Il déplore aussi "que la création de l'Agence de presse hongroise (MTI) publique déclarée unique fournisseur d'actualités pour les radios et télévisions du service public, alors que toutes les principales radios et télévisions privées sont censées disposer de leur propre service de presse, signifie que cette agence détient un quasi-monopole sur le marché, la plupart de ses actualités étant disponibles gratuitement", et il "rappelle la recommandation du Conseil de l'Europe de supprimer l'obligation pour les radios et télévisions publiques de recourir à l'agence de presse nationale, qui constitue une restriction excessive et injuste de la pluralité de la fourniture d'actualités aux médias."
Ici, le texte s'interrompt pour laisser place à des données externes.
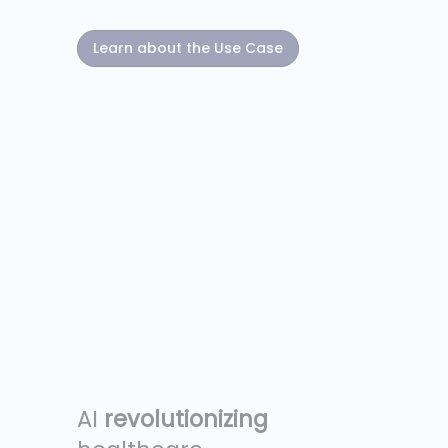
Learn about the Use Case
AI
revolutionizing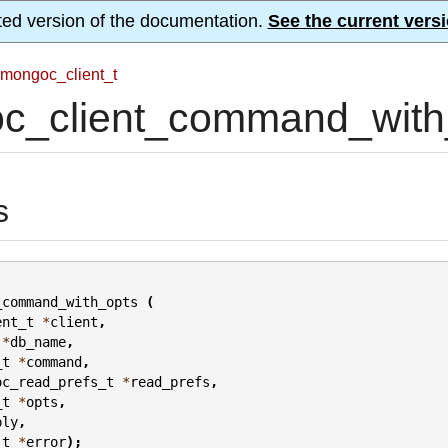
ted version of the documentation.
See the current versi
mongoc_client_t
c_client_command_with_
s
_command_with_opts
(
ent_t
*
client
,
*
db_name
,
_t
*
command
,
oc_read_prefs_t
*
read_prefs
,
_t
*
opts
,
ply
,
_t
*
error
);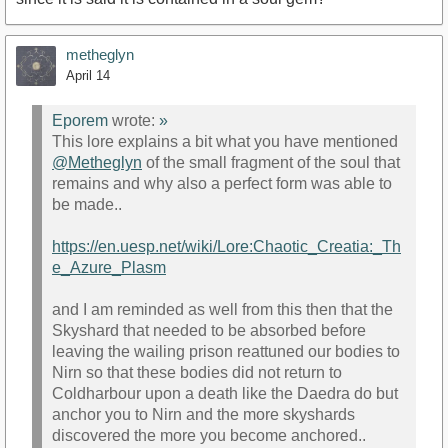
metheglyn
April 14
Eporem
wrote:
»
This lore explains a bit what you have mentioned
@Metheglyn
of the small fragment of the soul that
remains and why also a perfect form was able to
be made..
https://en.uesp.net/wiki/Lore:Chaotic_Creatia:_Th
e_Azure_Plasm
and I am reminded as well from this then that the
Skyshard that needed to be absorbed before
leaving the wailing prison reattuned our bodies to
Nirn so that these bodies did not return to
Coldharbour upon a death like the Daedra do but
anchor you to Nirn and the more skyshards
discovered the more you become anchored..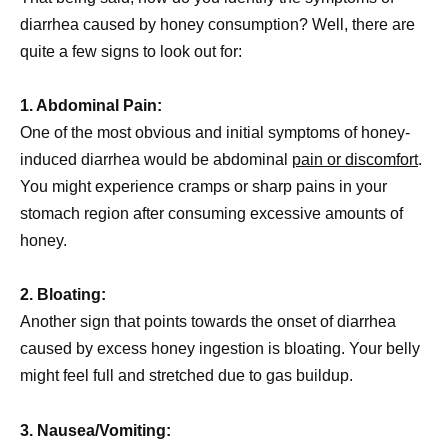
diarrhea caused by honey consumption? Well, there are
quite a few signs to look out for:
1. Abdominal Pain:
One of the most obvious and initial symptoms of honey-
induced diarrhea would be abdominal
pain or discomfort
.
You might experience cramps or sharp pains in your
stomach region after consuming excessive amounts of
honey.
2. Bloating:
Another sign that points towards the onset of diarrhea
caused by excess honey ingestion is bloating. Your belly
might feel full and stretched due to gas buildup.
3. Nausea/Vomiting:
Comme Viviane Reding, Rui Tavares pense que la résolution dont il a présidé la rédaction "ne traite pas seulement de la Hongrie, mais indissociablement de l'Union européenne dans son ensemble, de sa reconstruction et de son développement démocratiques suite à la chute des totalitarismes du XXe siècle. Elle traite de la famille européenne, de ses valeurs et normes communes, de son intégralité et de sa capacité d'engager un dialogue. Elle traite de la nécessité d'appliquer les traités auxquels tous les États membres ont volontairement adhéré. Elle traite de l'aide et de la confiance mutuelles dont l'Union, ses citoyens et les États membres ont besoin pour que ces traités ne restent pas lettre morte, mais forment la base juridique d'une Europe vraie, juste et ouverte, qui respecte les droits fondamentaux".  
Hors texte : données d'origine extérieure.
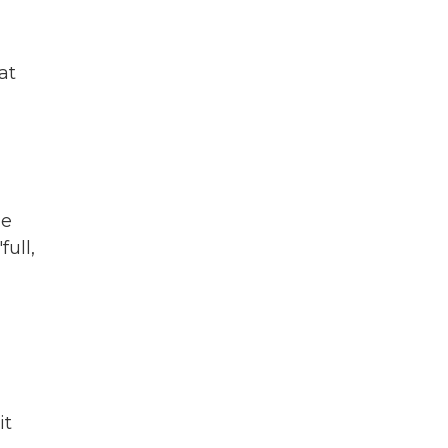
at
he
full,
it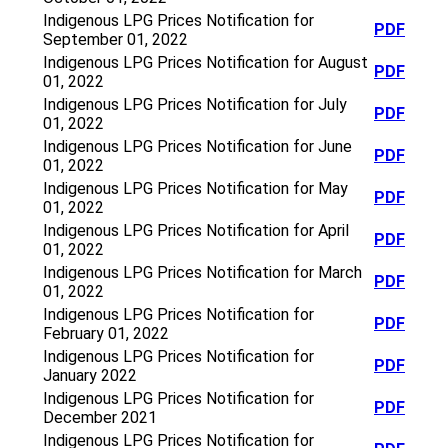
Indigenous LPG Prices Notification for
PDF
September 01, 2022
Indigenous LPG Prices Notification for August
PDF
01, 2022
Indigenous LPG Prices Notification for July
PDF
01, 2022
Indigenous LPG Prices Notification for June
PDF
01, 2022
Indigenous LPG Prices Notification for May
PDF
01, 2022
Indigenous LPG Prices Notification for April
PDF
01, 2022
Indigenous LPG Prices Notification for March
PDF
01, 2022
Indigenous LPG Prices Notification for
PDF
February 01, 2022
Indigenous LPG Prices Notification for
PDF
January 2022
Indigenous LPG Prices Notification for
PDF
December 2021
Indigenous LPG Prices Notification for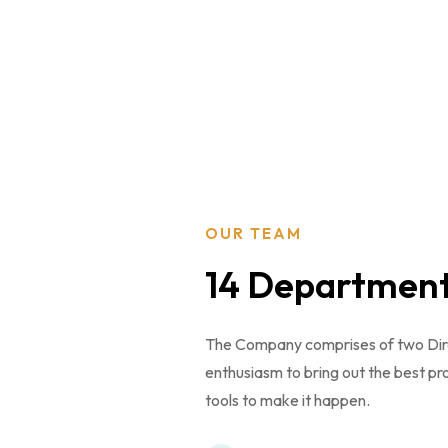
OUR TEAM
14 Departmen
The Company comprises of two Direct
enthusiasm to bring out the best pr
tools to make it happen.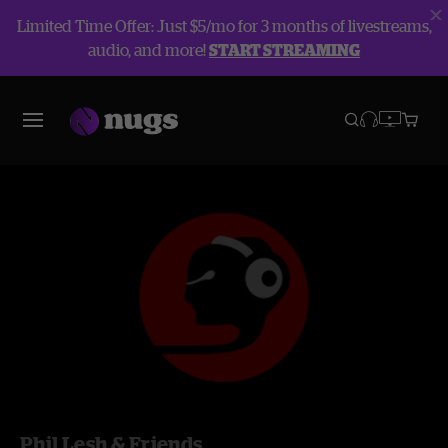
Limited Time Offer: Just $5/mo for 3 months of livestreams,
audio, and more!
START STREAMING
Phil Lesh & Friends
Le projet de rapport "partage l'idée d'une Union qui ne soit pas seulement une "union de démocraties" mais également une "Union de Démocratie", fondée sur des sociétés pluralistes caractérisées par le respect des droits de l'homme et l'état de droit.
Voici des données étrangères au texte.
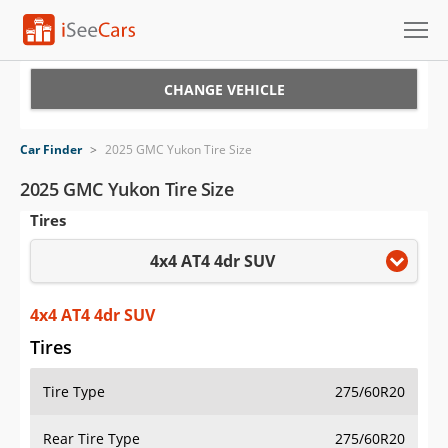
Cars for Sale
CHANGE VEHICLE
Research
Car Finder
>
2025 GMC Yukon Tire Size
VIN Check
2025 GMC Yukon Tire Size
Tires
Saved Cars
4x4 AT4 4dr SUV
Saved Searches
Saved iVIN Reports
4x4 AT4 4dr SUV
Tires
Log In
Tire Type
275/60R20
Sign Up
Rear Tire Type
275/60R20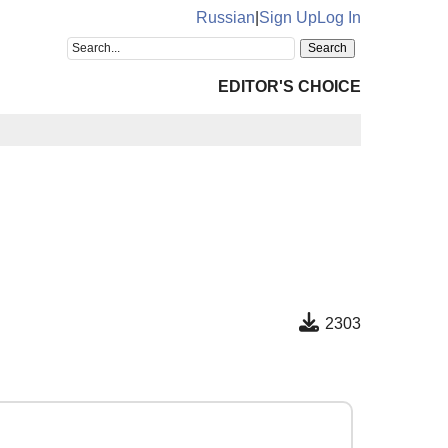
Russian
|
Sign Up
Log In
EDITOR'S CHOICE
2303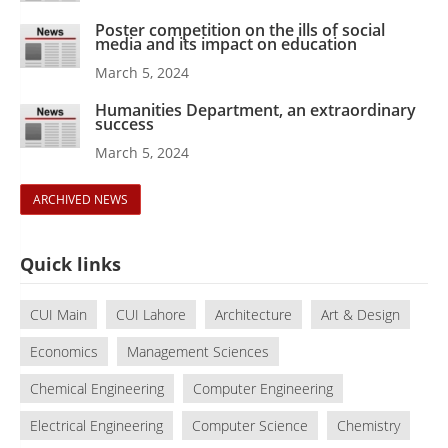
Poster competition on the ills of social
media and its impact on education
March 5, 2024
Humanities Department, an extraordinary
success
March 5, 2024
ARCHIVED NEWS
Quick links
CUI Main
CUI Lahore
Architecture
Art & Design
Economics
Management Sciences
Chemical Engineering
Computer Engineering
Electrical Engineering
Computer Science
Chemistry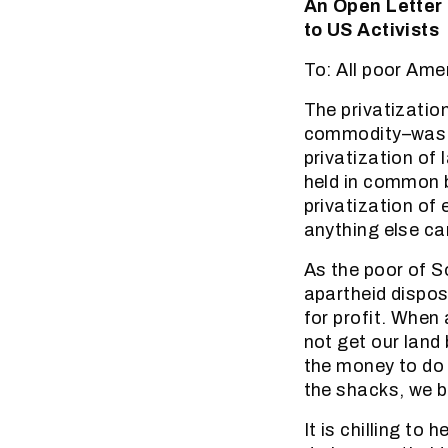
An Open Letter
to US Activists
To: All poor Ame
The privatizatio
commodity–was the
privatization of
held in common b
privatization of
anything else ca
As the poor of S
apartheid dispos
for profit. When
not get our land
the money to do s
the shacks, we b
It is chilling t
Au cas où la Hongrie ne suivrait pas ses recommandations, la commission LIBE voudrait que le Parlement européen soit "prêt, et invite le Conseil et la Commission à s'y préparer également, à prendre des mesures en vertu de l'article 7, paragraphe 1 du traité UE, permettant de déterminer l'existence d'un risque manifeste de grave violation de la part de la Hongrie des valeurs communes de l'Union prévues à l'article 2 du traité UE". En même temps, il "déplore que le Conseil européen soit la seule institution politique européenne à avoir gardé le silence, alors que la Commission, le Parlement, le Conseil de l'Europe, l'OSCE et même le gouvernement américain ont exprimé des inquiétudes quant à la situation de la Hongrie". Suivent ses recommandations concernant la Loi Fondamentale, l’équilibre des pouvoirs, l’indépendance de la justice, les médias et le pluralisme de la presse et le respect des droits fondamentaux dont il sera encore question.